On Thu, Apr 20, 2017 at 10:43 AM, Chris Barker <chris.barker@noaa.gov> wrote:
On Thu, Apr 20, 2017 at 10:26 AM, Stephan Hoyer <shoyer@gmail.com> wrote:
I agree with Anne here. Variable-length encoding would be great to have, but even fixed length UTF-8 (in terms of memory usage, not characters) would solve NumPy's Python 3 string problem. NumPy's memory model needs a fixed size per array element, but that doesn't mean we need a fixed sized per character. Each element in a UTF-8 array would be a string with a fixed number of codepoints, not characters.

Ah, yes -- the nightmare of Unicode!

No, it would not be a fixed number of codepoints -- it would be a fixed number of bytes (or "code units"). and an unknown number of characters.

Apologies for confusing the terminology! Yes, this would mean a fixed number of bytes and an unknown number of characters. 
 
As Julian pointed out, if you wanted to specify that a numpy element would be able to hold, say, N characters (actually code points, combining characters make this even more confusing) then you would need to allocate N*4 bytes to make sure you could hold any string that long. Which would be pretty pointless -- better to use UCS-4.

It's already unsafe to try to insert arbitrary length strings into a numpy string_ or unicode_ array. When determining the dtype automatically (e.g., with np.array(list_of_strings)), the difference is that numpy would need to check the maximum encoded length instead of the character length (i.e., len(x.encode() instead of len(x)).

I certainly would not over-allocate. If users want more space, they can explicitly choose an appropriate size. (This is an hazard of not having length length dtypes.)

If users really want to be able to fit an arbitrary number of unicode characters and aren't concerned about memory usage, they can still use np.unicode_ -- that won't be going away.
 
So Anne's suggestion that numpy truncates as needed would make sense -- you'd specify say N characters, numpy would arbitrarily (or user specified) over-allocate, maybe N*1.5 bytes, and you'd truncate if someone passed in a string that didn't fit. Then you'd need to make sure you truncated correctly, so as not to create an invalid string (that's just code, it could be made correct).

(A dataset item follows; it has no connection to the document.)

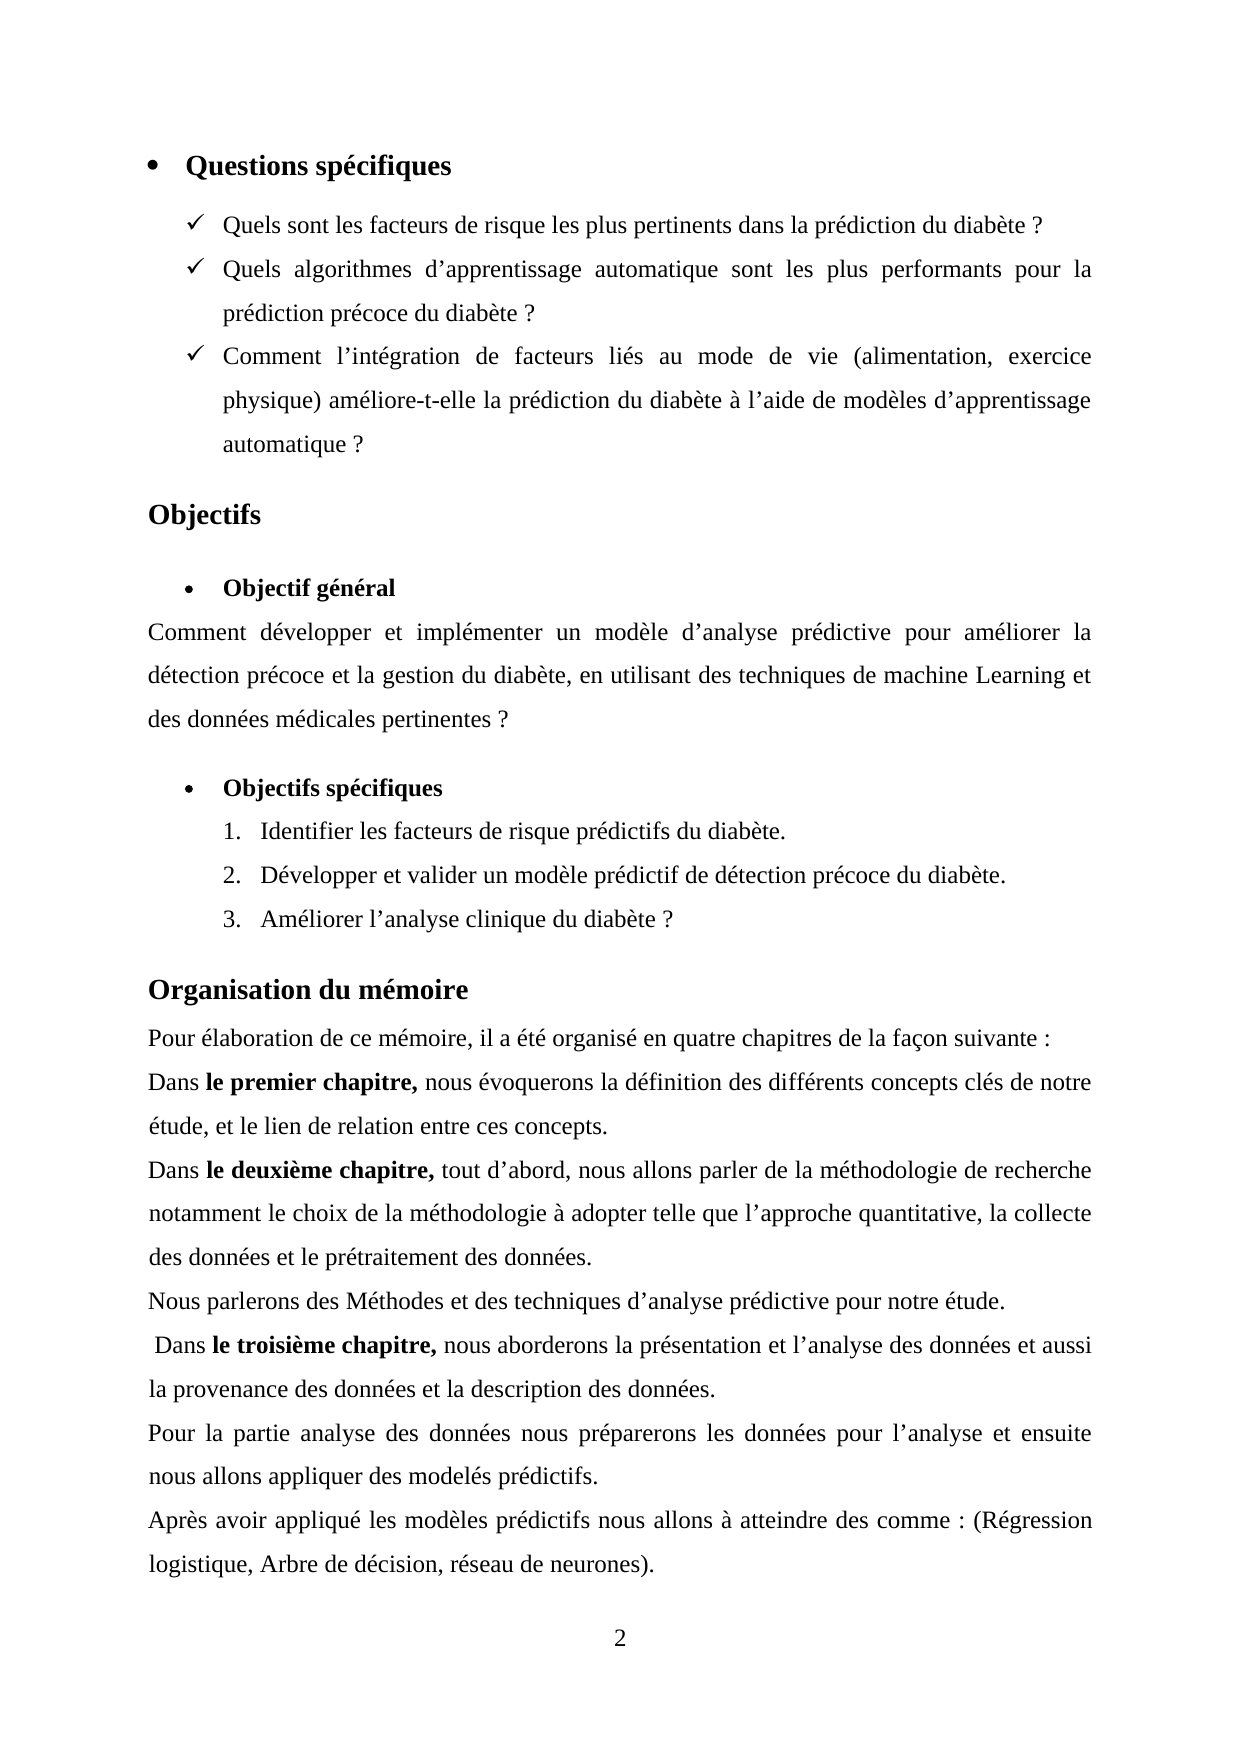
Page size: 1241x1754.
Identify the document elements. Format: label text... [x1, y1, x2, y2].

subtitle Organisation du mémoire [148, 972, 1092, 1006]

NumPy already does this sort of silent truncation with longer strings inserted into shorter string dtypes. The different here would indeed be the need to check the number of bytes represented by the string instead of the number of characters.

But I don't think this is useful behavior to bring over to a new dtype. We should error instead of silently truncating. This is certainly easier than trying to figure out when we would be splitting a character.
 
But how much to over allocate? for english text, with an occasional scientific symbol, only a little. for, say, Japanese text, you'd need a factor 2 maybe? 

Anyway, the idea that "just use utf-8" solves your problems is really dangerous. It simply is not the right way to handle text if:

you need fixed-length storage
you care about compactness

In fact, we already have this sort of distinction between element size and memory usage: np.string_ uses null padding to store shorter strings in a larger dtype.

sure -- but it is clear to the user that the dtype can hold "up to this many" characters.

As Yu Feng points out in this GitHub comment, non-latin language speakers are already aware of the difference between string length and bytes length:
https://github.com/numpy/numpy/pull/8942#issuecomment-294409192

Making an API based on code units instead of code points really seems like the saner way to handle unicode strings. I agree with this section with the DyND design docs for it's string type, which notes precedent from Julia and Go:
https://github.com/libdynd/libdynd/blob/master/devdocs/string-design.md#code-unit-api-not-code-point

I think a 1-byte-per char latin-* encoded string is a good idea though -- scientific use tend to be latin only and space constrained.

I think scientific users tend be to ASCII only, so UTF-8 would also work transparently :).